Bruno: Io dico, guardate che siete al traguardo, ma dalla parte della partenza…
Valter: Una bella icona di quegli anni era il camion: in tutto quel casino di vita e di lavori, dopo pranzo, c’era sempre un camion parcheggiato lì sotto gli alberi, con loro due che andavano lì a farsi la pennichella… Come dire: era il centro di quel mondo. Questi due qui che devono volersi bene tra di loro…
Bruno: Per forza, perché in casa c’era troppo casino.
Enrica: È sempre stato un rifugio, nostro. Nostro, nostro, e solo nostro! Non permettevamo ad altri, e lo sapevano tutti…
Bruno: Bisogna relativizzare un po’ tutto. Anche l’amore. Noi siamo capaci di farlo, malamente! È un amore, come dicevo prima, ‘vario… ed avariato’. Ed è bello, perché è così. La vita ci pensa a purificarlo un po’. Bagai giò de doss, ma anche moglie, giò de doss. Noi mica dobbiamo andare in paradiso così abbracciati. Chi l’ha detto? Io devo render conto di quello che ho fatto io, mica di quel che fa lei. Non posso appropriarmi del bene che ha fatto lei e scaricare le mie colpe su di lei.
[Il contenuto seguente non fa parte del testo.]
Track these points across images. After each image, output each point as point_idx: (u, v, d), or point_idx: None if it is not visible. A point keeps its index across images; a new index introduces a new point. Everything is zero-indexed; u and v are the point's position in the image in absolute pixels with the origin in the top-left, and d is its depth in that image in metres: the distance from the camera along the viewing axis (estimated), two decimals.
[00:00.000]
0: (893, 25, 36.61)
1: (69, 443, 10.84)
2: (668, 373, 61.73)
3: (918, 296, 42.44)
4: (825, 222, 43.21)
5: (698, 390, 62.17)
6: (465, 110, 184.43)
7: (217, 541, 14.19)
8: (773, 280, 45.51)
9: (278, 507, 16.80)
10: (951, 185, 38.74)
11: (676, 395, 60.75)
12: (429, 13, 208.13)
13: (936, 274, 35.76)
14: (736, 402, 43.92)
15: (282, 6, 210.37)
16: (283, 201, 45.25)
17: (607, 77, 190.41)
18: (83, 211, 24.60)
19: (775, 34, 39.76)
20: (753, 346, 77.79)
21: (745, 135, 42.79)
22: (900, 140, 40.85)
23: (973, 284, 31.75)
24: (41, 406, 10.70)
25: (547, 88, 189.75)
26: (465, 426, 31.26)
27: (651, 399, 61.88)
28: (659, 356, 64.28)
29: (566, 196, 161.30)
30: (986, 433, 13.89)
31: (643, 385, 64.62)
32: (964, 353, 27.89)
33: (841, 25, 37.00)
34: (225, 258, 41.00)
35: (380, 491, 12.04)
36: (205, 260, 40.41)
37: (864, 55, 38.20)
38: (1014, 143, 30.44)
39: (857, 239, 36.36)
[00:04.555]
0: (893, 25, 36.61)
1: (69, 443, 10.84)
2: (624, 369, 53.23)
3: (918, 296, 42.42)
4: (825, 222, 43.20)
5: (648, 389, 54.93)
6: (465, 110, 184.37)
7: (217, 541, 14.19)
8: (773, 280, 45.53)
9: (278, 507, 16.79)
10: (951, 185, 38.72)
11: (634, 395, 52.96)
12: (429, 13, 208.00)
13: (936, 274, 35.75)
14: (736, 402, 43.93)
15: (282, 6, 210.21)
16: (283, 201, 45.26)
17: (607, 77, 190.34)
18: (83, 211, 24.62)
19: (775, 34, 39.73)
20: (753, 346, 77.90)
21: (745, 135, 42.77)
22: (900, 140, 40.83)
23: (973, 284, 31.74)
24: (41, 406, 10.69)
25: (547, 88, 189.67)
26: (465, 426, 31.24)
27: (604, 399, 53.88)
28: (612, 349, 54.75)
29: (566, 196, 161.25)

La vita è così: è piena di cose belle e cose brutte e io devo imparare dalle une e dalle altre. Siamo stati capaci di rispettarci, anche nella nostra autonomia: l’Enrica in cucina ci mandava via e non soltanto in cucina! Ed è giusto. Francoforte a me mi mandava a quel paese, litigavamo, e se non siamo arrivati alle mani poco ci mancava, ma quando parlava l’Enrica… parlava l’Enrica!Anche con le donne che sono venute da noi, che sono entrate nella ‘sua’ cucina, e lei diceva sempre di no, io non ho mica bisogno di aiuto… eh, imparare ad accettare l’aiuto degli altri è stato un bel cammino, mica da poco. E anche io ho dovuto imparare: bagai giò de doss l’ho imparato un po’ alla volta. Ognuno porti il suo zaino, semmai si accetta di andare adagio (ti aspetto), ma ognuno porti il suo zaino, faccio già fatica a portare il mio.
Mi sembra uno stile di vita necessario, per vivere una vita così. O impari, o ti fai del male.
Valter: Qui vien fuori la saggezza accumulata nei quarant’anni…
Enrica: Eh…, la miseria! Più vai avanti e più ti rendi conto della miseria, altro che della saggezza.
Bruno: Io mi rendo conto che ho il cuore di pietra. Ho trascinato altri, forse li ho illusi; e scopro che sono ancora di pietra io; faccio fatica…
Enrica: Questo io no, non mi sento di avere trascinato nessuno, piuttosto me li sono trovati in casa. E il cuore di pietra… ci sta. Quante volte con certi ragazzi, pieni di problemi e di bisogno, quanta fatica che ho fatto, ad accettarli, a tenerli in casa.
Bruno: Pieni di problemi, magari fisici, ma il problema vero era “Perché la mia mamma mi ha abbandonato?”; e sai che quella domanda tu non potrai mai saziarla. E si inventano storie… E il cuore di pietra tu ce l’hai, ma non puoi essere diverso, serve per prendere coscienza che ce l’hai…
Valter: Anche tra marito e moglie a volte ti senti di avere il cuore ‘avariato’: vorresti amare meglio, e non ci riesci. E poi, una certa sete non te la sazia proprio nessuno… Forse solo in Gesù, o forse solo nell’aldilà.
Bruno: La redenzione, io la vedo così: Lui ha tolto l’avaria che c’è nel nostro amare. Lui è un amore diverso e ci ha redento. Comunque, io non ci rinuncerei, dovessi rinascere cento volte, ripartirei sempre da zero, con questa storia. Il problema è che il mondo si illude, pensa di potersi redimere senza la redenzione. Credono di essere autosufficienti. Il mondo non è autosufficiente! Beati i poveri, cioè quelli che hanno bisogno. Gesù dice beati voi, quelli che riconoscete di aver bisogno; invece, quelli che si illudono di non aver bisogno, sono arrabbiati…
Enrica: L’unico peccato che non può essere perdonato è se non lo riconosci, non riconosci il bisogno.